WORK INSTRUCTION:
Reproduce exactly, and only, the lines running from the start of the entries below to the line containing "descubrir miles de".

TASK INPUT:
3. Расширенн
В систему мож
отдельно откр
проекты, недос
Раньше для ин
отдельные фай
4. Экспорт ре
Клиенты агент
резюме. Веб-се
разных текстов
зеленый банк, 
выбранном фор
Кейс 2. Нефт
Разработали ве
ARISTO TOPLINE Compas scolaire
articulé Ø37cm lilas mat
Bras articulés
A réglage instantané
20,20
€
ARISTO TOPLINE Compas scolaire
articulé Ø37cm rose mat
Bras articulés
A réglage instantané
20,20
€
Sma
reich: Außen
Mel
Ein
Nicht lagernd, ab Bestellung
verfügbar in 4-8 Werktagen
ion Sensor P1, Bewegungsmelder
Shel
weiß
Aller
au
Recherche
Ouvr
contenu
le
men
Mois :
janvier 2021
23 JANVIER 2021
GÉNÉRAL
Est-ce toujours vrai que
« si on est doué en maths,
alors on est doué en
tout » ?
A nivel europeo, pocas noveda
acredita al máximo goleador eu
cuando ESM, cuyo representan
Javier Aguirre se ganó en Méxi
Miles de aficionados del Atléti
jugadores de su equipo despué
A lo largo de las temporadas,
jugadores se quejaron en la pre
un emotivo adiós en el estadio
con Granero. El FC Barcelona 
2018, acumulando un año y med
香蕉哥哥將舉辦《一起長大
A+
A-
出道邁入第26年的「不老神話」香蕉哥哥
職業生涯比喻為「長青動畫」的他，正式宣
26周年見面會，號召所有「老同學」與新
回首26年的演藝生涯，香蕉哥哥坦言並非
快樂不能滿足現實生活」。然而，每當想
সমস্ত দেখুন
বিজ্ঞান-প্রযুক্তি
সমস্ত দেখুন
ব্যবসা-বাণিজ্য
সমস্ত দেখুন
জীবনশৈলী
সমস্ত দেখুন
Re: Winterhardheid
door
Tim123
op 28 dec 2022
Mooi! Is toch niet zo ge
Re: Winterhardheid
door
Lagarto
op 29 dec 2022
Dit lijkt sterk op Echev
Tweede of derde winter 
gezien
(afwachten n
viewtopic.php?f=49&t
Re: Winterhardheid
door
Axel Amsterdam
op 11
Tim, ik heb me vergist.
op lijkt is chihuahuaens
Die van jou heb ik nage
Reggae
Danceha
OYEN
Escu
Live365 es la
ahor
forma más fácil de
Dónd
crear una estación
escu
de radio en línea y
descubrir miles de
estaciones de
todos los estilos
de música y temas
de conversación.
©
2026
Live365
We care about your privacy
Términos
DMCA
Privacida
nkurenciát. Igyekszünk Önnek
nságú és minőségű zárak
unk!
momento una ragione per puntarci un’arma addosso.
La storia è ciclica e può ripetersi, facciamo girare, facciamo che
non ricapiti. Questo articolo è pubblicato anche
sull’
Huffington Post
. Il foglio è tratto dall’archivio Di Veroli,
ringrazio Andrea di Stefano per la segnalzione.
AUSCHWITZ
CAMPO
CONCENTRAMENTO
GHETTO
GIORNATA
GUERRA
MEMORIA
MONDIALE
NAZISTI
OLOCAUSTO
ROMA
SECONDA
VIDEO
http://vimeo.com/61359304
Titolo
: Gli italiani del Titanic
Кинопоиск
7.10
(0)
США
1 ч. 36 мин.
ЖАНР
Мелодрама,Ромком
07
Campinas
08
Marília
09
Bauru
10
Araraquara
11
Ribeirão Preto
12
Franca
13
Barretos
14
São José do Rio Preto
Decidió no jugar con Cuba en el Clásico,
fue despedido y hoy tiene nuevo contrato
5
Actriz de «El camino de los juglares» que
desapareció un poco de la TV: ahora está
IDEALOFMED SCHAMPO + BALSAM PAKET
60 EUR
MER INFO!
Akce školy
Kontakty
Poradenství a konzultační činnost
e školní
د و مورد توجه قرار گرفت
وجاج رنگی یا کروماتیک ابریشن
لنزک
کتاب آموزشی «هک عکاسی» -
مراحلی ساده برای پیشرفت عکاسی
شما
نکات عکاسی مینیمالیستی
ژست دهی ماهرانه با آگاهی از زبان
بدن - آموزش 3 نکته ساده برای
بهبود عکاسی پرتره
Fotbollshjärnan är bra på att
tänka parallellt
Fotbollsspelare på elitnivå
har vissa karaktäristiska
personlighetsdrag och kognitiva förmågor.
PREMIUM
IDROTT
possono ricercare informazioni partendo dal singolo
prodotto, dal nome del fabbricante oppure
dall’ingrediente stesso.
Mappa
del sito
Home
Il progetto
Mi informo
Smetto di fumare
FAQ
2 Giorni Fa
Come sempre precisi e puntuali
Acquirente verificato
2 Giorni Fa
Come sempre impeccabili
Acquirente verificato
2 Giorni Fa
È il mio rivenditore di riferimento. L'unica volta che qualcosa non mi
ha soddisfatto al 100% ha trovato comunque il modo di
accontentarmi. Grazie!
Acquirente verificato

ANSWER SECTION:
3. Расширенн
В систему мож
отдельно откр
проекты, недос
Раньше для ин
отдельные фай
4. Экспорт ре
Клиенты агент
резюме. Веб-се
разных текстов
зеленый банк, 
выбранном фор
Кейс 2. Нефт
Разработали ве
ARISTO TOPLINE Compas scolaire
articulé Ø37cm lilas mat
Bras articulés
A réglage instantané
20,20
€
ARISTO TOPLINE Compas scolaire
articulé Ø37cm rose mat
Bras articulés
A réglage instantané
20,20
€
Sma
reich: Außen
Mel
Ein
Nicht lagernd, ab Bestellung
verfügbar in 4-8 Werktagen
ion Sensor P1, Bewegungsmelder
Shel
weiß
Aller
au
Recherche
Ouvr
contenu
le
men
Mois :
janvier 2021
23 JANVIER 2021
GÉNÉRAL
Est-ce toujours vrai que
« si on est doué en maths,
alors on est doué en
tout » ?
A nivel europeo, pocas noveda
acredita al máximo goleador eu
cuando ESM, cuyo representan
Javier Aguirre se ganó en Méxi
Miles de aficionados del Atléti
jugadores de su equipo despué
A lo largo de las temporadas,
jugadores se quejaron en la pre
un emotivo adiós en el estadio
con Granero. El FC Barcelona 
2018, acumulando un año y med
香蕉哥哥將舉辦《一起長大
A+
A-
出道邁入第26年的「不老神話」香蕉哥哥
職業生涯比喻為「長青動畫」的他，正式宣
26周年見面會，號召所有「老同學」與新
回首26年的演藝生涯，香蕉哥哥坦言並非
快樂不能滿足現實生活」。然而，每當想
সমস্ত দেখুন
বিজ্ঞান-প্রযুক্তি
সমস্ত দেখুন
ব্যবসা-বাণিজ্য
সমস্ত দেখুন
জীবনশৈলী
সমস্ত দেখুন
Re: Winterhardheid
door
Tim123
op 28 dec 2022
Mooi! Is toch niet zo ge
Re: Winterhardheid
door
Lagarto
op 29 dec 2022
Dit lijkt sterk op Echev
Tweede of derde winter 
gezien
(afwachten n
viewtopic.php?f=49&t
Re: Winterhardheid
door
Axel Amsterdam
op 11
Tim, ik heb me vergist.
op lijkt is chihuahuaens
Die van jou heb ik nage
Reggae
Danceha
OYEN
Escu
Live365 es la
ahor
forma más fácil de
Dónd
crear una estación
escu
de radio en línea y
descubrir miles de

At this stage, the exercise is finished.